Naturally, these tests went red in my test runner, because the isAnonymous(route) function didn’t exist yet. But it soon did.

function isAnonymous(route) {
    return route.settings && route.settings.anonymous;
}

Then, the tests went–red. Wait, still red? Yep.

auth-spec-fail

I was close, but I may never have picked out the distinction between undefined and false without that spec in place to guide me. I updated the function, making it a bit more specific in the truthy/falsy department.

function isAnonymous(route) {
    return (route.settings != undefined && route.settings.anonymous);
}

Boom. Greensville.

Finally, now that this irritating fruit fly of logic was labeled and tested, that code in guardRoute could now be read more organically, too.

if (!isAuthenticated && !isAnonymous(route))

When I read it aloud again in almost-English, I picked out a further subtlety: I really should test the route for non-anonymity first. I mean, if we’re hitting an anonymous route, our authentication status really doesn’t matter, and we shouldn’t waste any cycles checking on it.
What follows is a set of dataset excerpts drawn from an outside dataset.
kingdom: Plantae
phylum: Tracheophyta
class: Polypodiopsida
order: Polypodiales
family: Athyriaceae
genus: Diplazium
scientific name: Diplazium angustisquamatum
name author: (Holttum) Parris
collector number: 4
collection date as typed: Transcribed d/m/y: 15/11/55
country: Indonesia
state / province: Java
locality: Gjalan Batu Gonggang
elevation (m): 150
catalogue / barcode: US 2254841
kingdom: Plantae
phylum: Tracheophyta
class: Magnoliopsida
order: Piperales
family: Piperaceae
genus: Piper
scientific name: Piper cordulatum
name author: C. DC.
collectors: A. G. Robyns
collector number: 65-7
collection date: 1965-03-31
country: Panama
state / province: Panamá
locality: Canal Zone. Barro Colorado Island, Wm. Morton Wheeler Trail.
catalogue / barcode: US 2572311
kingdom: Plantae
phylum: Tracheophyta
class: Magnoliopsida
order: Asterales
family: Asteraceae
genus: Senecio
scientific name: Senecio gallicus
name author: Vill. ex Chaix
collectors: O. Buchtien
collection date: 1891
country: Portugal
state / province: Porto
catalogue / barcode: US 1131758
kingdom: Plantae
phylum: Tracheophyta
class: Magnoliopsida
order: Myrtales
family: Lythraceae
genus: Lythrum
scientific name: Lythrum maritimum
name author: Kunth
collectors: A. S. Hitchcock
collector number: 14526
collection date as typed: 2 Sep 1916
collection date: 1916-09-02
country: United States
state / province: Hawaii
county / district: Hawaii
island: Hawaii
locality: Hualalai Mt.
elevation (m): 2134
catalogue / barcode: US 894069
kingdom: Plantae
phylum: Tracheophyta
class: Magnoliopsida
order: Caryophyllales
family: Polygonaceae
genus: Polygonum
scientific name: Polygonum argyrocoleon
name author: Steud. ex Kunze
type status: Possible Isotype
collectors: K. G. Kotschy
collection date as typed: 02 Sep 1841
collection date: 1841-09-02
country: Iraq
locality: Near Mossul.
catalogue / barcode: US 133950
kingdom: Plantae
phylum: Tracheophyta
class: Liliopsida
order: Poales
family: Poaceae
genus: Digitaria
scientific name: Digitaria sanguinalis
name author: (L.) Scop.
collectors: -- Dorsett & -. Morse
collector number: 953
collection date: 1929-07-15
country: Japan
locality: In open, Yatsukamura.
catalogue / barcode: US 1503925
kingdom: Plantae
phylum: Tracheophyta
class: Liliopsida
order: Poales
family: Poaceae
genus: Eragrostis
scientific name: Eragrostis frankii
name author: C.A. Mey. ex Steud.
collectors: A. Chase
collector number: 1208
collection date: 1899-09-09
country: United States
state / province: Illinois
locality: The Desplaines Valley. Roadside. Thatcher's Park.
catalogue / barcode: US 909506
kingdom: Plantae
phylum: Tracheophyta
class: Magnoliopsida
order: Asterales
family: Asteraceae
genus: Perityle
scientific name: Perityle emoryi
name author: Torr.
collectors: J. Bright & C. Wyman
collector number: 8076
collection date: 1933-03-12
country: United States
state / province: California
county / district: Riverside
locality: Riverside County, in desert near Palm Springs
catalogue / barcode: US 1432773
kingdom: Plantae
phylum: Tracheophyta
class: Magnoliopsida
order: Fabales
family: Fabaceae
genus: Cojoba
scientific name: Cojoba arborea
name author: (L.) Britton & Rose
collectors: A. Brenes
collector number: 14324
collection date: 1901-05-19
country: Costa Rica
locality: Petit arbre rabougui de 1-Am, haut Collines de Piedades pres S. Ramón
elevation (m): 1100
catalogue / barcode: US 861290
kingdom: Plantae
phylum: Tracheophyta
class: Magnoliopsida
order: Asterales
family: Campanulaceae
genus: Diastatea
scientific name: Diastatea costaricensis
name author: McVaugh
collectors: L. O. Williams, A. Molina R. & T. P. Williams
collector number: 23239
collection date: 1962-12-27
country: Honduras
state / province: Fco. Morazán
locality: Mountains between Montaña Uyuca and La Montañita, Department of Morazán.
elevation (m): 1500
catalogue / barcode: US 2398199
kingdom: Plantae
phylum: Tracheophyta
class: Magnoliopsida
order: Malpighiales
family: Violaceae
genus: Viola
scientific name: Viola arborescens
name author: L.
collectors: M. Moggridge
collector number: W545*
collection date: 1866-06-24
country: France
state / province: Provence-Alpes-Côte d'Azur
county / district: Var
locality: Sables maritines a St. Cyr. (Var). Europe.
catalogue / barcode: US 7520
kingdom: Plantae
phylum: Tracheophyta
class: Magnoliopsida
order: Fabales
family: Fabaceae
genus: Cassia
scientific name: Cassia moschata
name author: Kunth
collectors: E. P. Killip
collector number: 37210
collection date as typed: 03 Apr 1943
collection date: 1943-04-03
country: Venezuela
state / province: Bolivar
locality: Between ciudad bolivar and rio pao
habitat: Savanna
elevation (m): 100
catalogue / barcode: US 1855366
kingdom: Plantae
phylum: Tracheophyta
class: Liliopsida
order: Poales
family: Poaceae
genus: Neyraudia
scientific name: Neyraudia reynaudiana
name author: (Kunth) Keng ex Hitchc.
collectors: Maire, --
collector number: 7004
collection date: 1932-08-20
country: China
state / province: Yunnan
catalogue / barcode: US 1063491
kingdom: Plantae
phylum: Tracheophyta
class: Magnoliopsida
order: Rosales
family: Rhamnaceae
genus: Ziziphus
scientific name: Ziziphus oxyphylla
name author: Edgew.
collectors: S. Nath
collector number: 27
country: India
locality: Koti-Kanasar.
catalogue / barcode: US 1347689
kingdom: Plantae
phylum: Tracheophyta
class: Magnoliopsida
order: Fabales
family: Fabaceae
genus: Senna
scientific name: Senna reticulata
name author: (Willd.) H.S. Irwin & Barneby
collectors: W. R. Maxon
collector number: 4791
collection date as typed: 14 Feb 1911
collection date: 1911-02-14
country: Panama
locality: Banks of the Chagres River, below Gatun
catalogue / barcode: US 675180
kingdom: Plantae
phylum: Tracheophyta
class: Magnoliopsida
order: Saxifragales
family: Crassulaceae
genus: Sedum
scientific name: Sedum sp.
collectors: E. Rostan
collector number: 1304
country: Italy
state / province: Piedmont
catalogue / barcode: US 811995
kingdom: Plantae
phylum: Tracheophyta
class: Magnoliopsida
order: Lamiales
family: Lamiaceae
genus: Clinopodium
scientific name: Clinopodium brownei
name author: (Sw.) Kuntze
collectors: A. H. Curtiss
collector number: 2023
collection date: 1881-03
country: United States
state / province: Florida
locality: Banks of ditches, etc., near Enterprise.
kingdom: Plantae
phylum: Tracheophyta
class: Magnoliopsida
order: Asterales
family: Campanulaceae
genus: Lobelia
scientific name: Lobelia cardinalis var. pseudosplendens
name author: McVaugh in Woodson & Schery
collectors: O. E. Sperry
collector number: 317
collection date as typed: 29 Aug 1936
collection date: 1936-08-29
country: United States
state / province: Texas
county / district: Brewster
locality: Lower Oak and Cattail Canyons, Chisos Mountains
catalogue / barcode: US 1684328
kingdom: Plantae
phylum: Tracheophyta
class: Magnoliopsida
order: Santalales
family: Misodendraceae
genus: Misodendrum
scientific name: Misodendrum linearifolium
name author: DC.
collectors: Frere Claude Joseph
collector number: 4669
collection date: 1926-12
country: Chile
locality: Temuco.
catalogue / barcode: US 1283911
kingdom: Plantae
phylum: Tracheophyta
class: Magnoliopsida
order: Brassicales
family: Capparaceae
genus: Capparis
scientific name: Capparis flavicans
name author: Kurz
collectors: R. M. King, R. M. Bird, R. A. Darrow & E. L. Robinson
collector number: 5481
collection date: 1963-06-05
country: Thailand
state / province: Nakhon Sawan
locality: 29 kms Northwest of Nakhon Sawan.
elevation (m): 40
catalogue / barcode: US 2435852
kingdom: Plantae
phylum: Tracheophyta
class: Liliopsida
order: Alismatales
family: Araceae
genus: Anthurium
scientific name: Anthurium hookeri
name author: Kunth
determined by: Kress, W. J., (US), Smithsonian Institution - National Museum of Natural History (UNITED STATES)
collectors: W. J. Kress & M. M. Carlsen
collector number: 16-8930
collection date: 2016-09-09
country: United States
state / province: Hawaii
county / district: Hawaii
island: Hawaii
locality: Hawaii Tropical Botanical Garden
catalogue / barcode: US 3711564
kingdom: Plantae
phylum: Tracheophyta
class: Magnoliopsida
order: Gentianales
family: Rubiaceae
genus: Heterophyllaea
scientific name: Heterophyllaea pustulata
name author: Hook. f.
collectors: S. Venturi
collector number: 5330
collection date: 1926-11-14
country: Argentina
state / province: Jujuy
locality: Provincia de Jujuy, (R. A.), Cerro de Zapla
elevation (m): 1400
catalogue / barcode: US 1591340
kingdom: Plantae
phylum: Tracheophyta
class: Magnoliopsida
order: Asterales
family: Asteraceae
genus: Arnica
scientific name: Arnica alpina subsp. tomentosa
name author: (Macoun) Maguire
if (!isAnonymous(route) && !isAuthenticated)

I like to imagine that Sam Clemens himself wouldn’t have put it more succinctly.

We think in English. The terse syntax of our favorite programming language becomes more compatible with the way we actually think when we use our words to specify and test our code. And offloading these micro-requirements from our heads into a self-testing suite of specifications doesn’t just make our software more readable and reliable, it also frees us up to focus on more important things.

Playing Jedi with the little guy, for instance.


  1. It’s a fair assumption that if you’re reading this in English, you’re thinking in English. If that’s not the case, by all means mentally drop your preference in whenever I mention it. Unless your preference is Klingon, in which case you must stop reading altogether and figure out where things went wrong for you.